▶ [ASSIGNED TASK]:
Gather each line of the data below that contains the string "FilterType", and reproduce those lines in order.

(Stored data)
+-------+

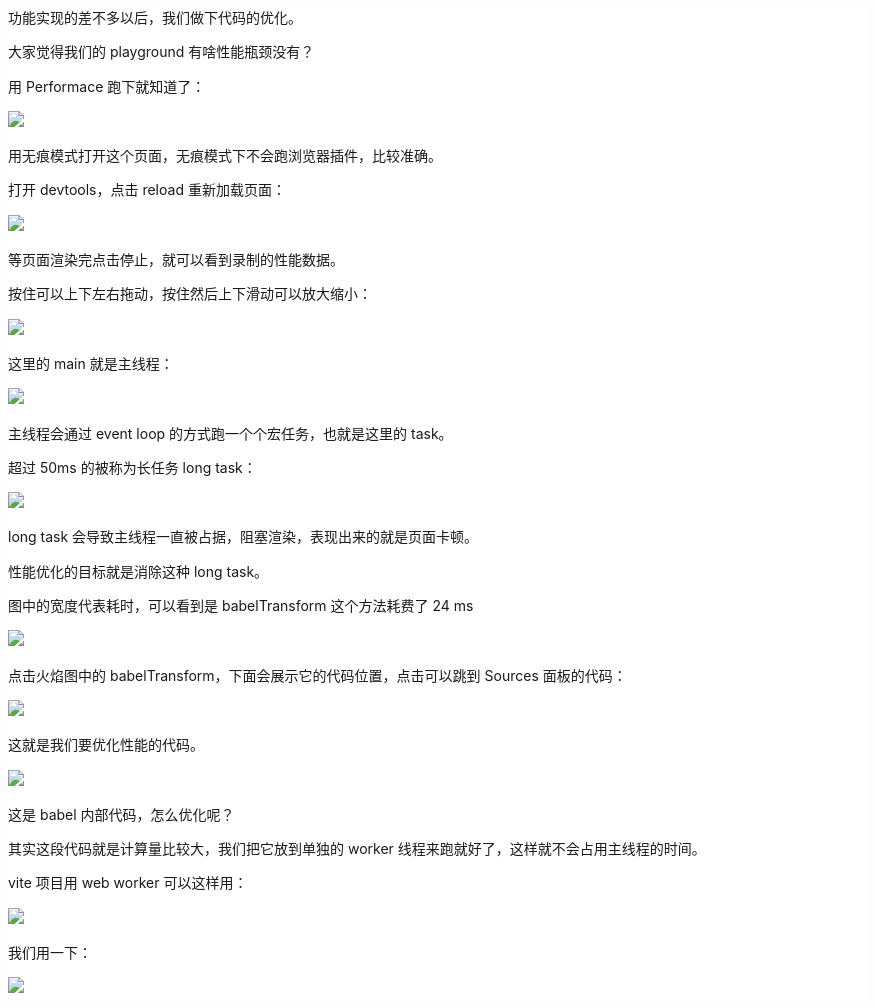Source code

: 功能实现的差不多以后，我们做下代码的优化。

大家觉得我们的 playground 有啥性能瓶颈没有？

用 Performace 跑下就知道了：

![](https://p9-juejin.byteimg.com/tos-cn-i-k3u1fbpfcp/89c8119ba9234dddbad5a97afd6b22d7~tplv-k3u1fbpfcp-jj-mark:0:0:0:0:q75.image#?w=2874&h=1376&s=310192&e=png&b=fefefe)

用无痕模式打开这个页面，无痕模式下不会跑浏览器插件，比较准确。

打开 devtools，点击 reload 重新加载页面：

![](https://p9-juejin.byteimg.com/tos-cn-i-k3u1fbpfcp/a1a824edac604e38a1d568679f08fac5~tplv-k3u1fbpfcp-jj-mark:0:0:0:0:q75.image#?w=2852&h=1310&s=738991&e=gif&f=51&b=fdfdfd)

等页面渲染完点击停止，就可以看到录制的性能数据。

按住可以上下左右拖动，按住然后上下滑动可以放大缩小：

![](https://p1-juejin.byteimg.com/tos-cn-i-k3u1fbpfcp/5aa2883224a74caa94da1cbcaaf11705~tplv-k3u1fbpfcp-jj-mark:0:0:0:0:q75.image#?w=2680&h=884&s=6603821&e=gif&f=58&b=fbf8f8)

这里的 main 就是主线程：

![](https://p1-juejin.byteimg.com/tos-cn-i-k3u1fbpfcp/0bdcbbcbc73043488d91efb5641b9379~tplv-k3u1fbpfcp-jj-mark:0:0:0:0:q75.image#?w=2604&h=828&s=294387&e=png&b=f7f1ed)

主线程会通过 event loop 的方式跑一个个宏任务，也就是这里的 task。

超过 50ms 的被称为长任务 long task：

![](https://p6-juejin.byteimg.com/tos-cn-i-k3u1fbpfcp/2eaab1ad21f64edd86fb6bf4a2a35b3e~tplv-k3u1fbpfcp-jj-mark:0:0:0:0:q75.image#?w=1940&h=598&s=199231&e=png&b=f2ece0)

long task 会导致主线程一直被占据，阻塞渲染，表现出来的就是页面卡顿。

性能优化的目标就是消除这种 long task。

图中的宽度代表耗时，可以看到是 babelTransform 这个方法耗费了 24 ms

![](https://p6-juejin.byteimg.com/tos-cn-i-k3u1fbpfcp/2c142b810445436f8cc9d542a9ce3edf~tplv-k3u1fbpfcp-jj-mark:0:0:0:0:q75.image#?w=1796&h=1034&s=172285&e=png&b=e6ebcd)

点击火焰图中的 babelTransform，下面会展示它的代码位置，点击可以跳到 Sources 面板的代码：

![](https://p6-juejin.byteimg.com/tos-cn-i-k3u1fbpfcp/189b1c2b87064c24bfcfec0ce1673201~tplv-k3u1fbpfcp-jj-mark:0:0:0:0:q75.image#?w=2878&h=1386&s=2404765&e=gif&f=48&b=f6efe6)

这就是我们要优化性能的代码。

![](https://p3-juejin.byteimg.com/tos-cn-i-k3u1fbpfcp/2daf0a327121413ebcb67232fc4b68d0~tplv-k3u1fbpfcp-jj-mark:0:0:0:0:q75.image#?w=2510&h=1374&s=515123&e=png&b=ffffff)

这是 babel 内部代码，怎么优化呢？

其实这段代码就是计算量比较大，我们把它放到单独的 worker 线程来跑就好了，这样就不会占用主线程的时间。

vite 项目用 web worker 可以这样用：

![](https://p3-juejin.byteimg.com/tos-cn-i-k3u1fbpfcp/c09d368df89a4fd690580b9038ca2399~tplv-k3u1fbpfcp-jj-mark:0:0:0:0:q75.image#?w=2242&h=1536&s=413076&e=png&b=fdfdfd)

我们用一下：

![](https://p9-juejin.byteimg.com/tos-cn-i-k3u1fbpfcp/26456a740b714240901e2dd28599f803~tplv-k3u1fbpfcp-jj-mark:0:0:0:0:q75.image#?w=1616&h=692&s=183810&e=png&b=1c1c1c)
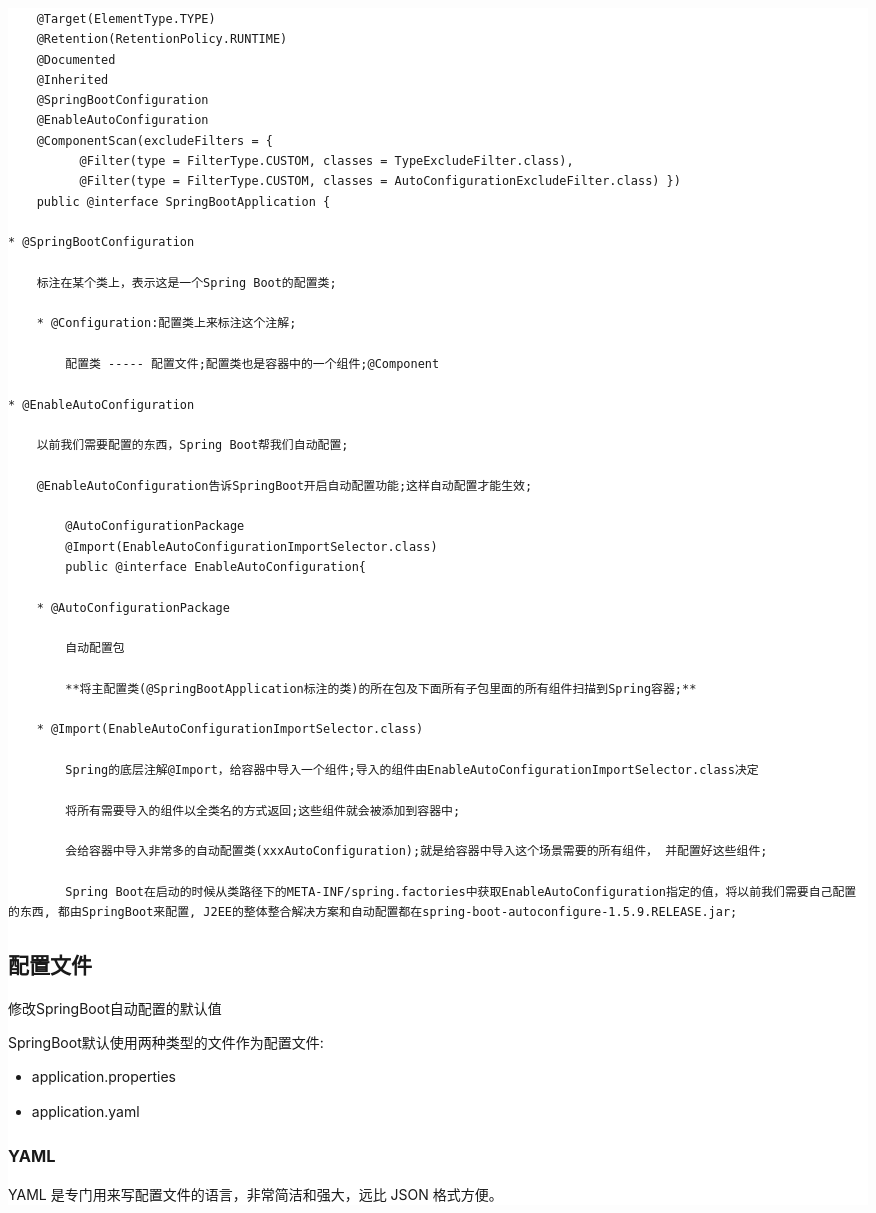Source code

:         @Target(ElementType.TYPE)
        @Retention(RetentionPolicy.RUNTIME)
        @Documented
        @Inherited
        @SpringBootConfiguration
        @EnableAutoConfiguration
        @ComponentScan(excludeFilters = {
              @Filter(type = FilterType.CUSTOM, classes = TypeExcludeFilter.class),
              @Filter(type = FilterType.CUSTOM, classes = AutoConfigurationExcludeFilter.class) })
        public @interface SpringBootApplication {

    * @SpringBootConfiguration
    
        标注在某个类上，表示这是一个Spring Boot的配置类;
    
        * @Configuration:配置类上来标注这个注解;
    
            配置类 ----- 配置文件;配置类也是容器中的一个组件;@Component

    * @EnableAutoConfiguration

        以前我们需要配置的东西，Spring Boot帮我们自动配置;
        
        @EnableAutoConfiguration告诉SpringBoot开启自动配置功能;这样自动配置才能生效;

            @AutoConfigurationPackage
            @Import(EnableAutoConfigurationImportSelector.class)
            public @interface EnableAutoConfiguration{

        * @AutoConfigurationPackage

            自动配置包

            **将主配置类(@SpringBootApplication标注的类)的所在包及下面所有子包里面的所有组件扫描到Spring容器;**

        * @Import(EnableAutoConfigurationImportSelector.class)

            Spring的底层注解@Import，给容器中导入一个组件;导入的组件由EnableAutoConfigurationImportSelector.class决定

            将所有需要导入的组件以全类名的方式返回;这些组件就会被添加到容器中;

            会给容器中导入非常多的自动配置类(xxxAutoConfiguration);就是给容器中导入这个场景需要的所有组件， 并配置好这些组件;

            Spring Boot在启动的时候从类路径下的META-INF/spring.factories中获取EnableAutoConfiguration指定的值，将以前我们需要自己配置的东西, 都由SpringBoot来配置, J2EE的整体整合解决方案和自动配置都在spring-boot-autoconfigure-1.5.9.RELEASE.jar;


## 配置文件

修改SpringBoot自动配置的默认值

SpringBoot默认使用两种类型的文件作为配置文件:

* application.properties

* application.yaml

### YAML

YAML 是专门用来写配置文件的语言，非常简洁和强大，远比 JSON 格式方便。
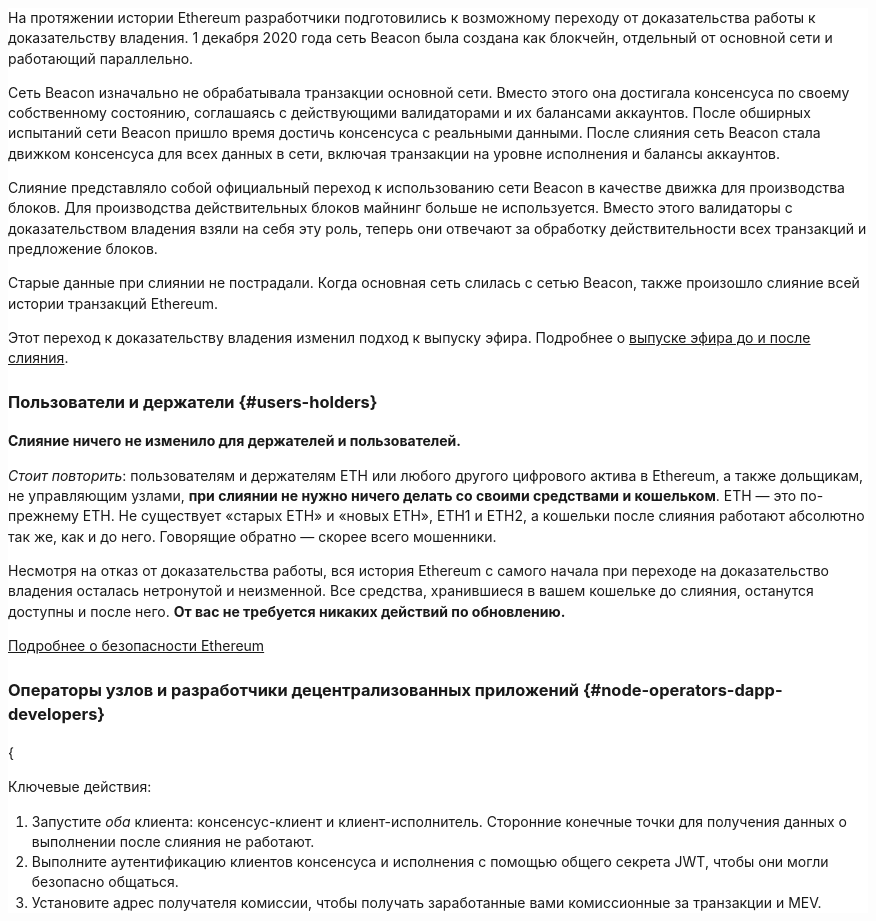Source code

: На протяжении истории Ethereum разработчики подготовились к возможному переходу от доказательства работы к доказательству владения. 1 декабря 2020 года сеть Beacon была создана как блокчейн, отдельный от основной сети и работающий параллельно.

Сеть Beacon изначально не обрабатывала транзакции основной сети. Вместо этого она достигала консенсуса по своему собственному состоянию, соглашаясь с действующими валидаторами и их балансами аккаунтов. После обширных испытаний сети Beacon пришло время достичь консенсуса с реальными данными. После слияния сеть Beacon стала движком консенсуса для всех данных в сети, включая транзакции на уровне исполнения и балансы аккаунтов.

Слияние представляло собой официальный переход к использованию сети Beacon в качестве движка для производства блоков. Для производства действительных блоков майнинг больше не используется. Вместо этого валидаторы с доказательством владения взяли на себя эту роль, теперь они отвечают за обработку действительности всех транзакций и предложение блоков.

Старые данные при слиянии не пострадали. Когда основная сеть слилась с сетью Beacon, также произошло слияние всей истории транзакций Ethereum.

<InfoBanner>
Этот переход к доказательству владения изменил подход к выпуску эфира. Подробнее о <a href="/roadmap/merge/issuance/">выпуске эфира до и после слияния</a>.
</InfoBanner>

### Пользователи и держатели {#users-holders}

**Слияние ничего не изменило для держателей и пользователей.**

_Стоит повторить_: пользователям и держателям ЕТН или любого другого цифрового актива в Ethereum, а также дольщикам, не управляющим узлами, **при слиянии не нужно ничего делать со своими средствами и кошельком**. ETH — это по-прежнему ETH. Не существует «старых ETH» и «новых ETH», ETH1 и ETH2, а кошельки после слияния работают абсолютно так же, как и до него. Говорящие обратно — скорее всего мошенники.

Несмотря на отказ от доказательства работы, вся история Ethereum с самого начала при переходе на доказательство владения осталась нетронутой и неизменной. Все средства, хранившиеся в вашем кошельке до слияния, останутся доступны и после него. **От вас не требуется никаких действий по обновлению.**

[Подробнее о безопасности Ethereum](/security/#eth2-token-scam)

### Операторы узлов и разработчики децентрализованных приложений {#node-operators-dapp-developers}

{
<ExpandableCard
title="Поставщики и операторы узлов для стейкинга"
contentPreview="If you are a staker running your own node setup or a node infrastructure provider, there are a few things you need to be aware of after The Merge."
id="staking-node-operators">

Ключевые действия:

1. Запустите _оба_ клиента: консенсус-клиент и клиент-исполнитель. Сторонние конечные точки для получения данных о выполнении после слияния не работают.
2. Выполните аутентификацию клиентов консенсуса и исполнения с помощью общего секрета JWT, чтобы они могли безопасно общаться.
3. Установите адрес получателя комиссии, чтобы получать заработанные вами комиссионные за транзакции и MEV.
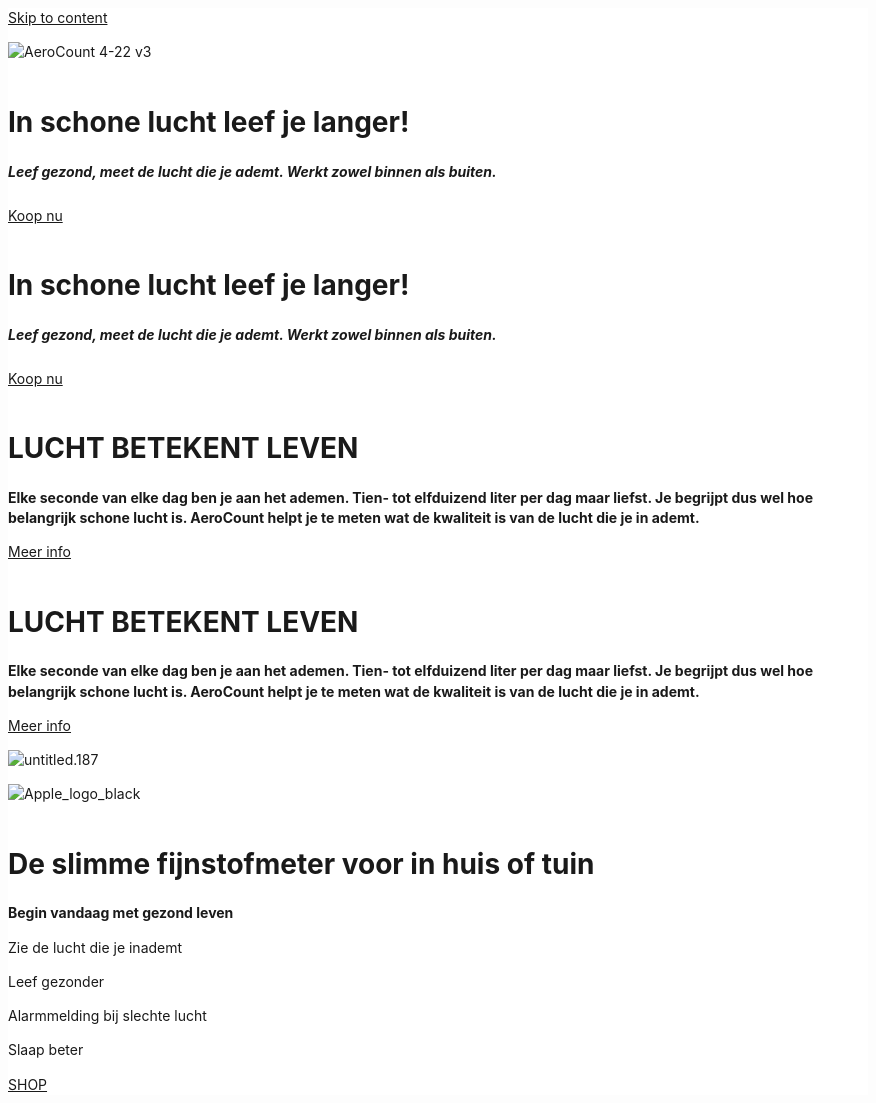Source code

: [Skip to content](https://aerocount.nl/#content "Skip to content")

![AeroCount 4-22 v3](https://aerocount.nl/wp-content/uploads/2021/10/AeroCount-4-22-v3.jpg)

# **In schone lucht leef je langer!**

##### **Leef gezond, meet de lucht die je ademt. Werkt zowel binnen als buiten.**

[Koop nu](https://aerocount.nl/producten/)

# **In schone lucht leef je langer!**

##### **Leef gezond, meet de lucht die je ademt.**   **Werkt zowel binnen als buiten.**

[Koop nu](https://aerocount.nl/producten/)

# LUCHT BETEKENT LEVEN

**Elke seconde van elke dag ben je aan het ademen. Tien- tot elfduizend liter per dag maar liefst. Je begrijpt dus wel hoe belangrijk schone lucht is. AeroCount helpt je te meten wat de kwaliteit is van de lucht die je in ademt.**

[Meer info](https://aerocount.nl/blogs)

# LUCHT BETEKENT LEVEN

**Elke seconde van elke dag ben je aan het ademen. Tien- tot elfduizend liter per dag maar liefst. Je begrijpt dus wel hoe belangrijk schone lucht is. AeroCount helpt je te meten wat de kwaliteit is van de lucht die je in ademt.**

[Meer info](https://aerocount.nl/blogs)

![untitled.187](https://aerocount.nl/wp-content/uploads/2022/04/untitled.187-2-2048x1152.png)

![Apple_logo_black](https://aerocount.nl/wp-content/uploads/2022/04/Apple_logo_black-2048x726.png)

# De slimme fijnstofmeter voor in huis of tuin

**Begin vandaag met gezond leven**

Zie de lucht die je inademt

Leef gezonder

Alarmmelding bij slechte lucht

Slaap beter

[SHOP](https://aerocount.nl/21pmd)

+-------+

▶ [OUTPUT FOR THIS EXERCISE]:
              @Filter(type = FilterType.CUSTOM, classes = TypeExcludeFilter.class),
              @Filter(type = FilterType.CUSTOM, classes = AutoConfigurationExcludeFilter.class) })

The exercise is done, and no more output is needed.